Préserver le rendement du maïs des stress hydriques et thermiques

Publi-rédactionnel

La société KWS travaille pour identifier des hybrides de maïs capables de tolérer les stress thermiques et hydriques qui interviennent de manière aléatoire.

La campagne en cours affiche des rendements plus satisfaisants que la saison 2022, avec des pluies bienvenues durant l’été. Elle ne doit cependant pas nous faire oublier que le maïs pousse souvent dans des conditions plus chaudes et plus sèches qu’auparavant.
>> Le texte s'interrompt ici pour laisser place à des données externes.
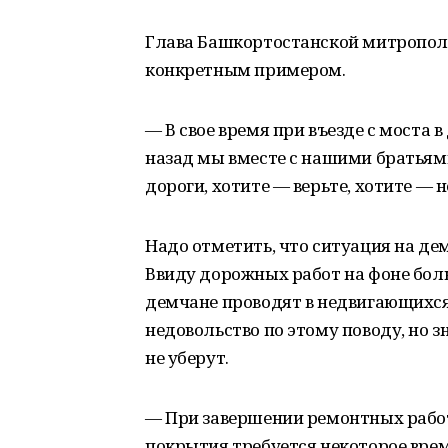
Глава Башкортостанской митропо
конкретным примером.
— В свое время при въезде с моста 
назад мы вместе с нашими братьям
дороги, хотите — верьте, хотите — 
Надо отметить, что ситуация на де
Ввиду дорожных работ на фоне бол
демчане проводят в недвигающихся
недовольство по этому поводу, но з
не уберут.
— При завершении ремонтных работ
покрытия требуется некоторое врем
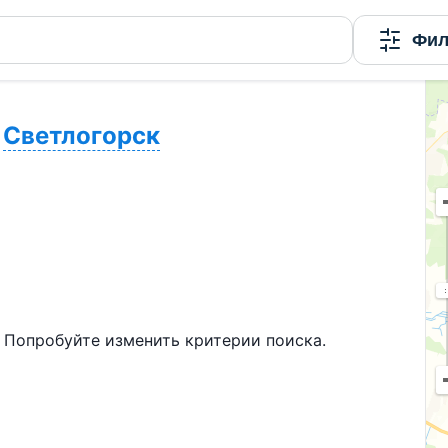
Фил
Светлогорск
 Попробуйте изменить критерии поиска.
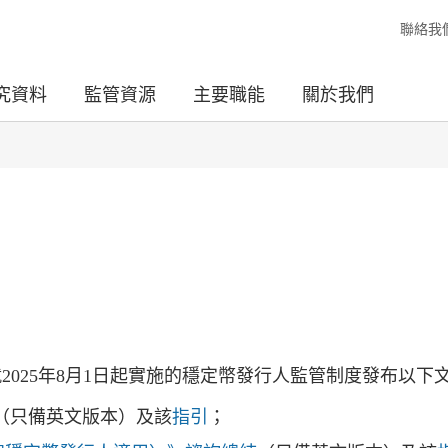
聯絡我
究資料
監管資源
主要職能
關於我們
2025年8月1日起實施的穩定幣發行人監管制度發布以下
（只備英文版本）及該
指引
；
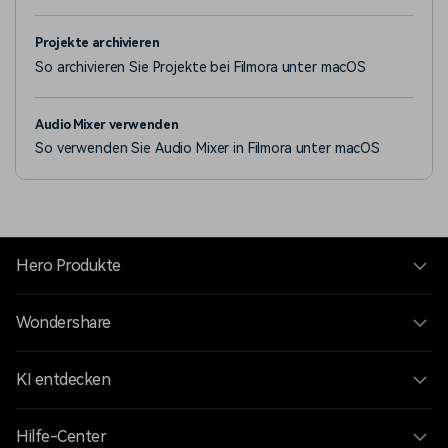
der Workflow solch eines Exports.
Projekte archivieren
So archivieren Sie Projekte bei Filmora unter macOS
Audio Mixer verwenden
So verwenden Sie Audio Mixer in Filmora unter macOS
Hero Produkte
Wondershare
KI entdecken
Hilfe-Center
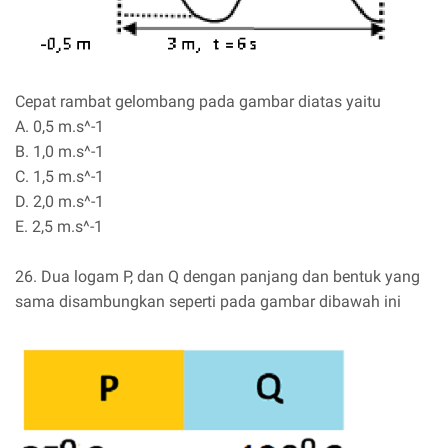
Cepat rambat gelombang pada gambar diatas yaitu
A. 0,5 m.s^-1
B. 1,0 m.s^-1
C. 1,5 m.s^-1
D. 2,0 m.s^-1
E. 2,5 m.s^-1
26. Dua logam P, dan Q dengan panjang dan bentuk yang
sama disambungkan seperti pada gambar dibawah ini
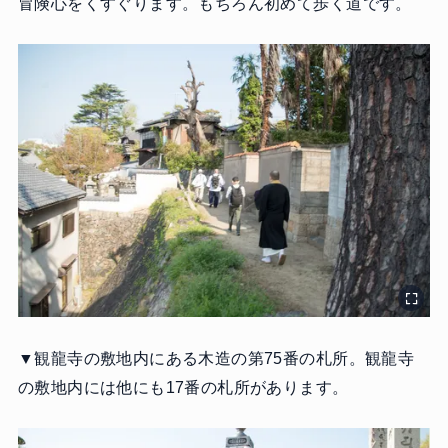
冒険心をくすぐります。もちろん初めて歩く道です。
▼観龍寺の敷地内にある木造の第75番の札所。観龍寺
の敷地内には他にも17番の札所があります。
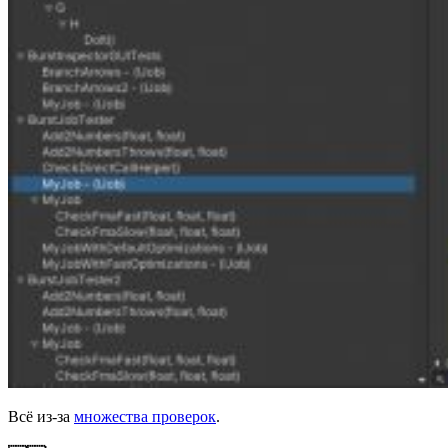
Всё из-за
множества проверок
.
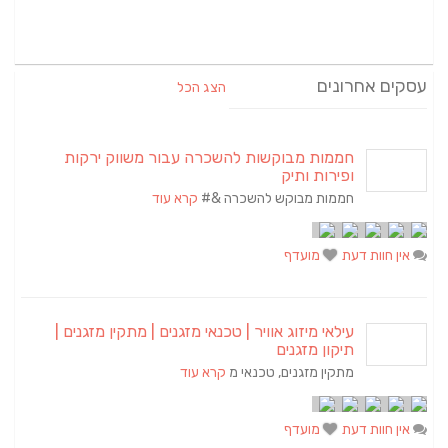
עסקים אחרונים
הצג הכל
חממות מבוקשות להשכרה עבור משווק ירקות
ופירות ותיק
חממות מבוקש להשכרה &#
קרא עוד
אין חוות דעת
מועדף
עילאי מיזוג אוויר | טכנאי מזגנים | מתקין מזגנים |
תיקון מזגנים
מתקין מזגנים, טכנאי מ
קרא עוד
אין חוות דעת
מועדף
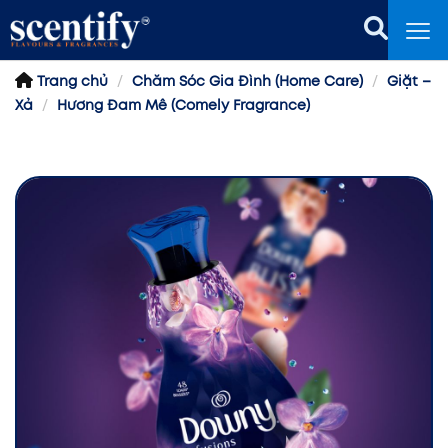
Trang chủ
Chăm Sóc Gia Đình (Home Care)
Giặt –
Xả
Hương Đam Mê (Comely Fragrance)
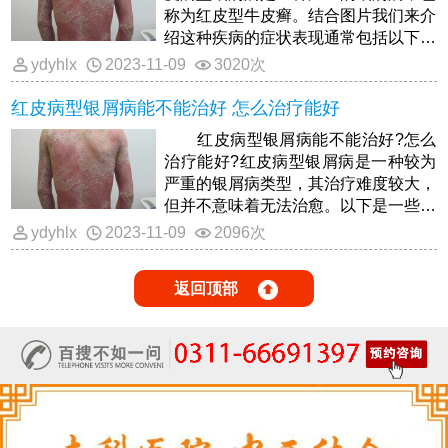
称为红皮型牛皮癣。结合图片我们来介
绍这种疾病的症状表现通常包括以下几
个方面： 皮肤弥漫性发红：患者
ydyhlx
2023-11-09
3020次
红皮病型银屑病能不能治好 怎么治疗能好
红皮病型银屑病能不能治好?怎么
治疗能好?红皮病型银屑病是一种较为
严重的银屑病类型，其治疗难度较大，
但并不意味着无法治愈。以下是一些关
于红皮病型银屑病的治疗方法和注
ydyhlx
2023-11-09
2096次
返回顶部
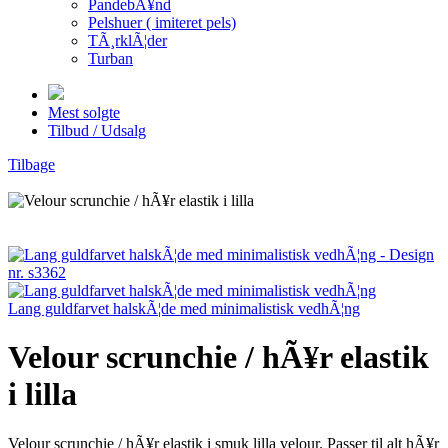
PandebÃ¥nd
Pelshuer ( imiteret pels)
TÃ¸rklÃ¦der
Turban
Mest solgte
Tilbud / Udsalg
Tilbage
Lang guldfarvet halskÃ¦de med minimalistisk vedhÃ¦ng
Velour scrunchie / hÃ¥r elastik
i lilla
Velour scrunchie / hÃ¥r elastik i smuk lilla velour. Passer til alt hÃ¥r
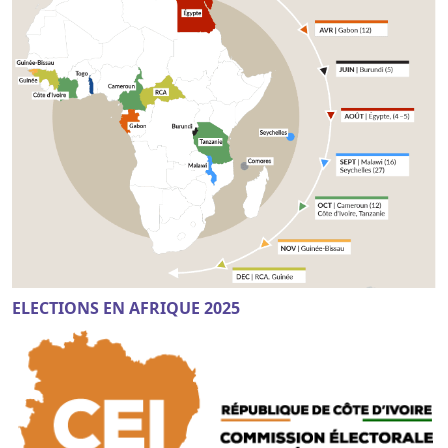
ELECTIONS EN AFRIQUE 2025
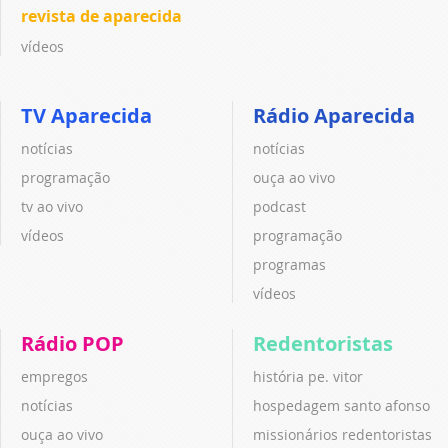
revista de aparecida
vídeos
TV Aparecida
Rádio Aparecida
notícias
notícias
programação
ouça ao vivo
tv ao vivo
podcast
vídeos
programação
programas
vídeos
Rádio POP
Redentoristas
empregos
história pe. vitor
notícias
hospedagem santo afonso
ouça ao vivo
missionários redentoristas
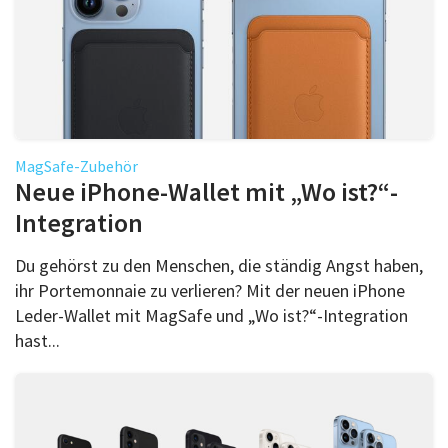
MagSafe-Zubehör
Neue iPhone-Wallet mit „Wo ist?“-
Integration
Du gehörst zu den Menschen, die ständig Angst haben,
ihr Portemonnaie zu verlieren? Mit der neuen iPhone
Leder-Wallet mit MagSafe und „Wo ist?“-Integration
hast...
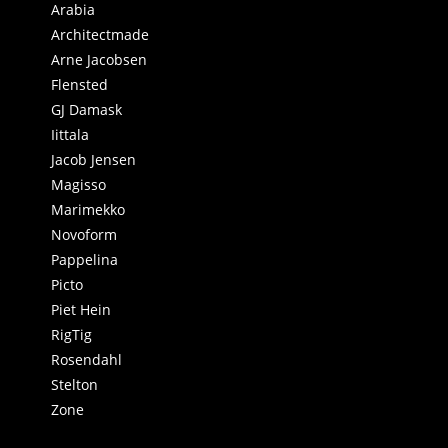
Arabia
Architectmade
Arne Jacobsen
Flensted
GJ Damask
Iittala
Jacob Jensen
Magisso
Marimekko
Novoform
Pappelina
Picto
Piet Hein
RigTig
Rosendahl
Stelton
Zone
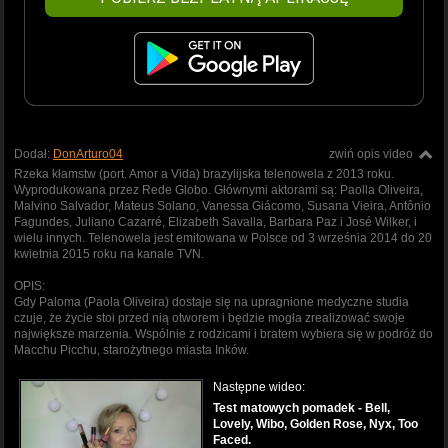
Dodał:
DonArturo04
zwiń opis video
Rzeka kłamstw (port. Amor a Vida) brazylijska telenowela z 2013 roku.
Wyprodukowana przez Rede Globo. Głównymi aktorami są: Paolla Oliveira,
Malvino Salvador, Mateus Solano, Vanessa Giácomo, Susana Vieira, Antônio
Fagundes, Juliano Cazarré, Elizabeth Savalla, Barbara Paz i José Wilker, i
wielu innych. Telenowela jest emitowana w Polsce od 3 września 2014 do 20
kwietnia 2015 roku na kanale TVN.
OPIS:
Gdy Paloma (Paola Oliveira) dostaje się na upragnione medyczne studia
czuje, że życie stoi przed nią otworem i będzie mogła zrealizować swoje
największe marzenia. Wspólnie z rodzicami i bratem wybiera się w podróż do
Macchu Picchu, starożytnego miasta Inków.
Następne wideo:
Test matowych pomadek - Bell,
Lovely, Wibo, Golden Rose, Nyx, Too
Faced.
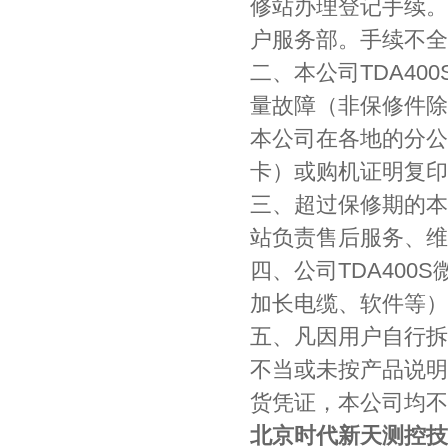
修站办理登记手续。
户服务部。手续不全
二、本公司TDA4
量故障（非保修件除
本公司在各地的分公
卡）或购机证明复印
三、超过保修期的本
站负责售后服务、维
四、公司TDA400
加长电缆、软件等）
五、凡因用户自行拆
不当或未按产品说明
货凭证，本公司均不
北京时代新天测控技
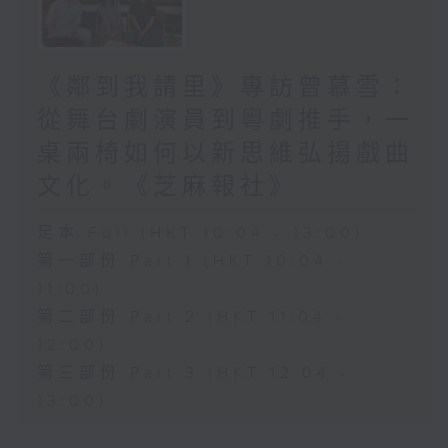
《鄰到我請里》專訪曾慕雪：
從舞台劇演員到粵劇推手，一
桌兩椅如何以新思維弘揚戲曲
文化。《芝麻報社》
足本 Full (HKT 10:04 - 13:00)
第一部份 Part 1 (HKT 10:04 -
11:00)
第二部份 Part 2 (HKT 11:04 -
12:00)
第三部份 Part 3 (HKT 12:04 -
13:00)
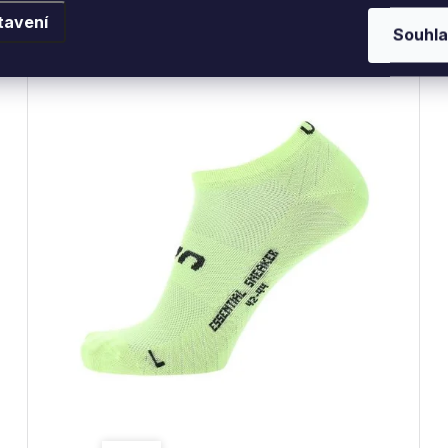
tavení
Souhla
Quelques leviers agronomiques...

2022 a été un bel avertissement de ce qui pourrait arriver demain pour la culture de maïs, avec d'un côté des conditions froides au printemps pouvant influencer le nombre de rangs sur l’épi; et de l’autre, des températures très élevées, au-dessus de 35 voire 40°C, qui participent à stériliser le pollen et donc à affecter considérablement la pollinisation et la fécondation des plantes.

Comment préserver le rendement du maïs des stress hydriques et thermiques ?

Des leviers peuvent être activés par l’agriculteur en premier lieu pour limiter le risque inhérent aux stress thermiques et hydriques. L’un des principaux est sans doute l’anticipation de la date de semis du maïs. Précocifier l’implantation de la culture a pour objectif d’atteindre la floraison du maïs avant les potentiels stress précités. Une stratégie d’esquive, qui demande toutefois un sol suffisamment ressuyé au printemps pour placer la graine de maïs dans de bonnes conditions.

"Sans doute que cette stratégie doit s’accompagner systématiquement d’une fertilisation starter dans la ligne de semis pour booster la culture dans ses premiers stades et aussi assurer une protection suffisante de la semence contre les ravageurs du sol", estime Rémy Merceron, chef marché maïs pour KWS.

Pour le semencier, le second levier important est le changement de précocité des variétés semées. À date de semis équivalente, cette stratégie permet aussi d’esquiver les stress de l’été et donc de préserver le potentiel de production de la parcelle. Enfin, Rémy Merceron évoque la combinaison des deux premiers leviers... qui sera d’autant plus efficace qu’arrivent sur le marché des variétés supportant mieux les stress hydriques et/ou thermiques intervenants durant les phases critiques du cycle du maïs.

... et des variétés qui supportent mieux les à-coups climatiques

Nombreux sont les semenciers à travailler en ce sens. La société KWS "met en place des plateformes de recherche et développement pour caractériser les futurs hybrides et futures lignées qui seront en capacité de mieux tolérer les stress hydriques et thermiques arrivant de façon aléatoire. Il s’agit d’un programme européen mis en place de la France jusqu'à la Russie. Un travail de screening variétal, pour affiner chaque produit qui pourrait arriver demain sur le marché", évoque Rémy Merceron.

Les variétés répondant aux critères se verront labellisées "ClimaControl3". Cette année est d’ailleurs la première où trois variétés du catalogue français de KWS sont ainsi labellisées. Il s’agit de Victorello, KWS Lusitano et KWS Hypolito. Ces variétés ont montré leur valeur ajoutée depuis trois ans face aux stress du printemps (conditions froides et stress herbicides), de la floraison (avec notamment des floraisons parfaitement synchronisées) et du remplissage des grains pour garantir un PMG maximum.